How to discuss family finances in a crisis without causing turmoil
With 10.7 million Americans out of work as of November 2020 (and 3.9 million of those workers unemployed for 27 weeks or more), many have been forced into having tough money conversations as a result of the pandemic.
Whenever your life changes significantly, it’s a good time to check back in on your financial plan, because things like marriage, divorce, a baby or a career change can profoundly affect your household’s situation and cause you to rethink who is responsible for what.
Whether you share expenses with a roommate, a partner, adult children or parents, now is a good time to talk about money. Here are some ways to ease into these difficult conversations:
First, feel your feelings
Few are having the 2020 they thought they’d have, and no one knows when normalcy will return. Mark Reyes, a Los Angeles-based certified financial planner who works for Albert, a financial wellness mobile app, experienced a major disappointment of his own: Earlier this year, he and his wife canceled their wedding after more than two years of planning, opting to elope in his aunt’s backyard instead.
Though they feel they did the right thing, “We kind of grieved our wedding,” Reyes said. “We planned so much and worked so hard for one special day.”
He notes that it’s OK, even necessary, to process those emotions; burying them can make it difficult to meet financial goals because you’ll continue to fear the unexpected.
“My wife and I were just real with how we were feeling,” Reyes said.
He’s seeing plenty of emotional turmoil from clients, too, he said. His company works with people who have been laid off, and those who’ve lost their jobs may feel as if they’ve also lost part of their identity and what they thought their role was in their household.
“Just because there’s a lack of income, or you’re not earning income, doesn’t mean you don’t have value as a person,” Reyes said.

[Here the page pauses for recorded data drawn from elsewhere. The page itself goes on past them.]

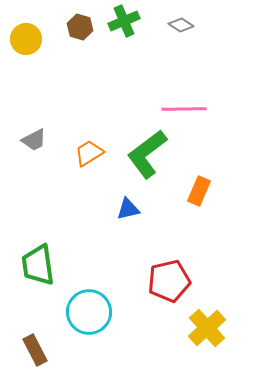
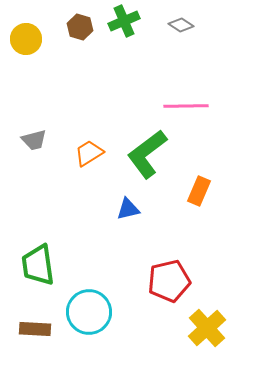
pink line: moved 2 px right, 3 px up
gray trapezoid: rotated 12 degrees clockwise
brown rectangle: moved 21 px up; rotated 60 degrees counterclockwise
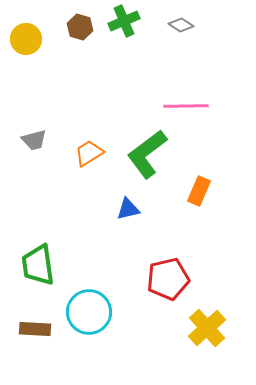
red pentagon: moved 1 px left, 2 px up
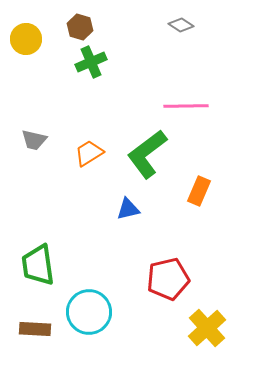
green cross: moved 33 px left, 41 px down
gray trapezoid: rotated 28 degrees clockwise
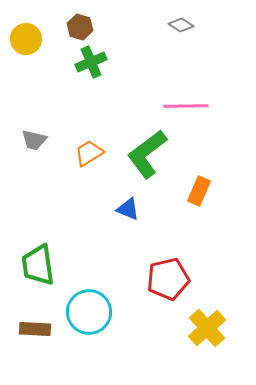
blue triangle: rotated 35 degrees clockwise
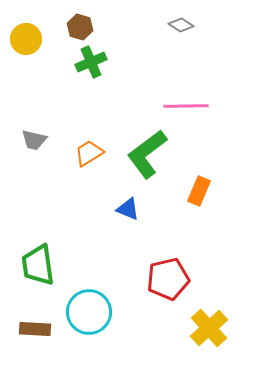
yellow cross: moved 2 px right
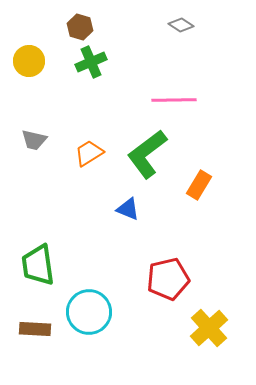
yellow circle: moved 3 px right, 22 px down
pink line: moved 12 px left, 6 px up
orange rectangle: moved 6 px up; rotated 8 degrees clockwise
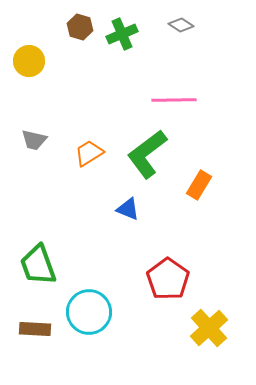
green cross: moved 31 px right, 28 px up
green trapezoid: rotated 12 degrees counterclockwise
red pentagon: rotated 24 degrees counterclockwise
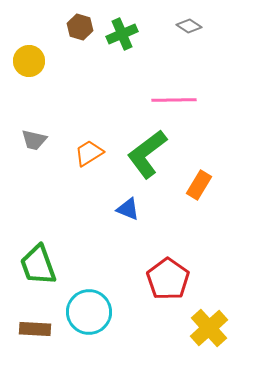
gray diamond: moved 8 px right, 1 px down
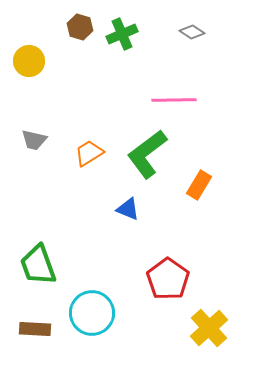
gray diamond: moved 3 px right, 6 px down
cyan circle: moved 3 px right, 1 px down
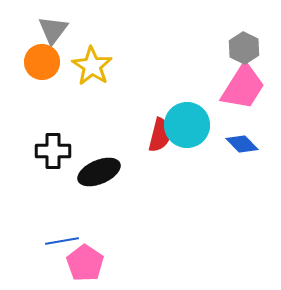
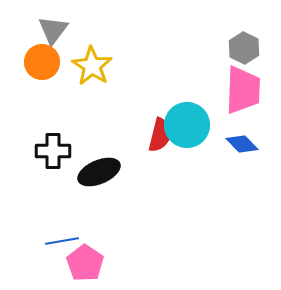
pink trapezoid: moved 3 px down; rotated 30 degrees counterclockwise
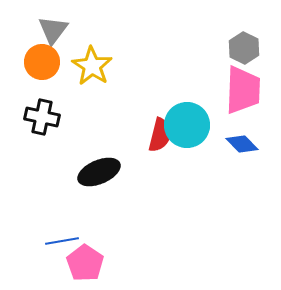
black cross: moved 11 px left, 34 px up; rotated 12 degrees clockwise
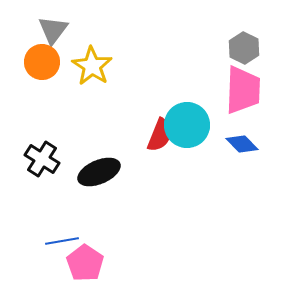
black cross: moved 42 px down; rotated 20 degrees clockwise
red semicircle: rotated 8 degrees clockwise
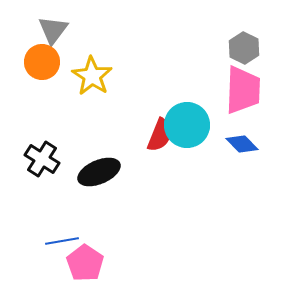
yellow star: moved 10 px down
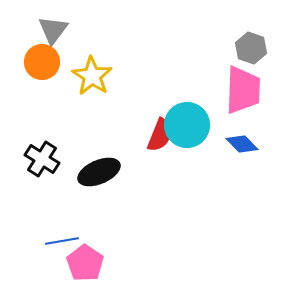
gray hexagon: moved 7 px right; rotated 8 degrees counterclockwise
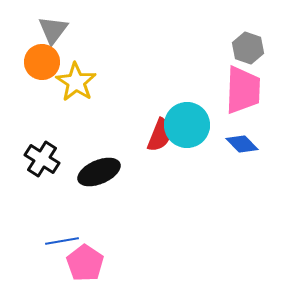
gray hexagon: moved 3 px left
yellow star: moved 16 px left, 6 px down
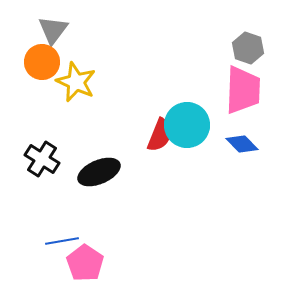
yellow star: rotated 9 degrees counterclockwise
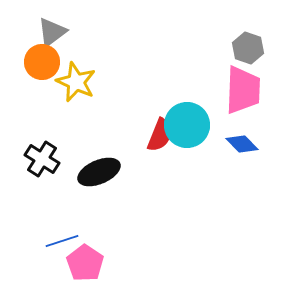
gray triangle: moved 1 px left, 2 px down; rotated 16 degrees clockwise
blue line: rotated 8 degrees counterclockwise
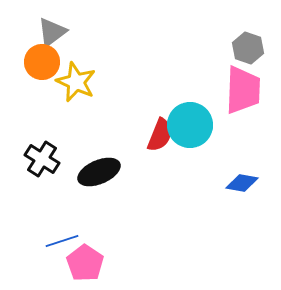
cyan circle: moved 3 px right
blue diamond: moved 39 px down; rotated 36 degrees counterclockwise
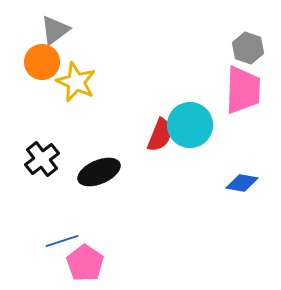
gray triangle: moved 3 px right, 2 px up
black cross: rotated 20 degrees clockwise
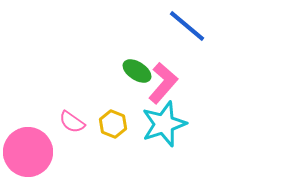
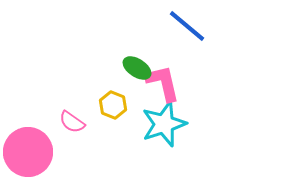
green ellipse: moved 3 px up
pink L-shape: rotated 54 degrees counterclockwise
yellow hexagon: moved 19 px up
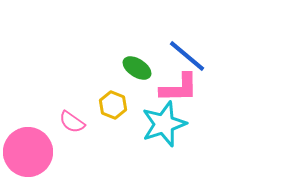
blue line: moved 30 px down
pink L-shape: moved 16 px right, 5 px down; rotated 102 degrees clockwise
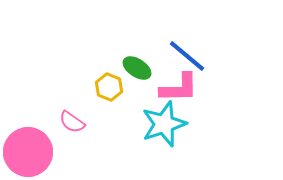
yellow hexagon: moved 4 px left, 18 px up
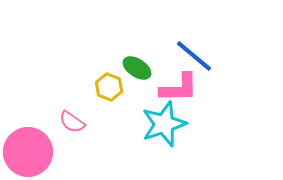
blue line: moved 7 px right
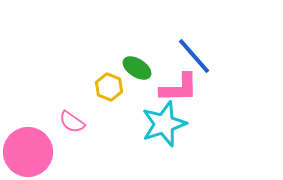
blue line: rotated 9 degrees clockwise
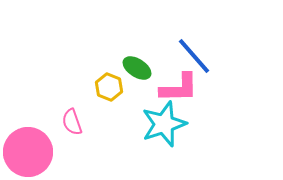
pink semicircle: rotated 36 degrees clockwise
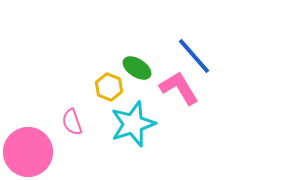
pink L-shape: rotated 120 degrees counterclockwise
cyan star: moved 31 px left
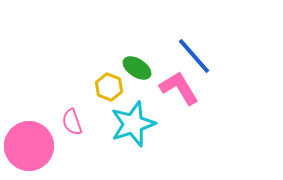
pink circle: moved 1 px right, 6 px up
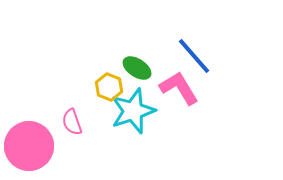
cyan star: moved 13 px up
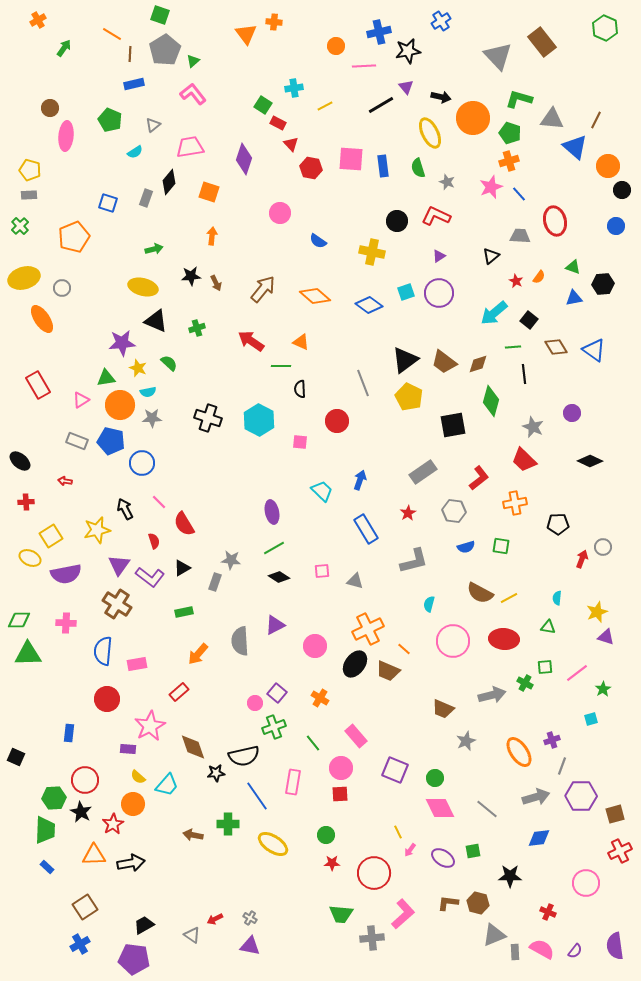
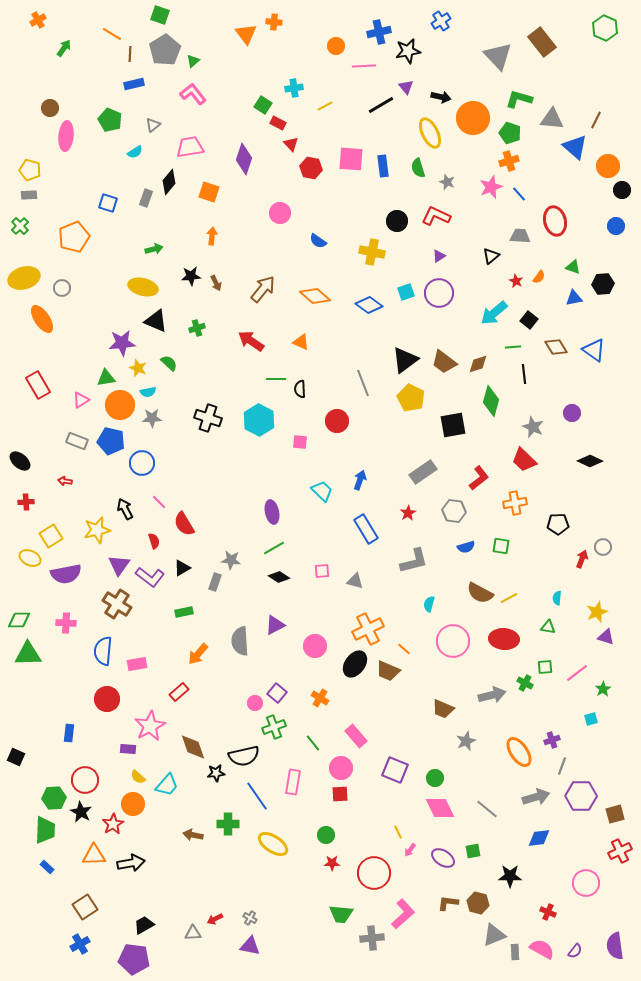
green line at (281, 366): moved 5 px left, 13 px down
yellow pentagon at (409, 397): moved 2 px right, 1 px down
gray triangle at (192, 935): moved 1 px right, 2 px up; rotated 36 degrees counterclockwise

Reyes said his company helps such clients with actionable steps, such as identifying and cutting back on nonessential spending, and considering side gigs as a way to get to the next month.
But giving yourself the space to feel sad and angry can also help. Let the process of voicing your worries get you back on the path to setting financial goals and dreaming again.
“Bring it back to what’s realistic and important to you in these trying times,” Reyes said.
Compassionately renegotiate
It’s an age-old recipe for resentment: One spouse loses his or her job, yet the working spouse still carries the larger burden of household chores. Or both spouses work from home while supervising kids in remote school, but one of them feels as if he or she gets interrupted more often and can’t focus on the job. (And let’s be real about whose work gets interrupted more in many opposite-sex couples: It’s the mom.)
Chores don’t just include cooking and cleaning. Money management takes time, too, and all adults in a household need to be involved. According
to UBS Financial Services’ Own Your Worth 2020 report, 49% of women defer to their spouses when it comes to financial decisions.
The report also found that because of the pandemic, more than half of women take care of responsibilities like child care, cooking and cleaning, while nearly three-quarters of men handle the finances.
Depending on your household’s situation right now, the division of labor may no longer make sense, and that means it’s time for a talk. Of course, these conversations can get heated.
Nathaniel Ivers, an associate professor in the department of counseling at Wake Forest University, believes that interpersonal conflicts stem from your desire to be understood by the other person, while at the same time, you don’t understand where the other person is coming from.
“If you say, ‘I’m feeling overwhelmed with the extra responsibilities I have now,’ that will sometimes trigger compassion,” Ivers said. “But if it comes with finger-pointing, the last thing you get is compassion and empathy.”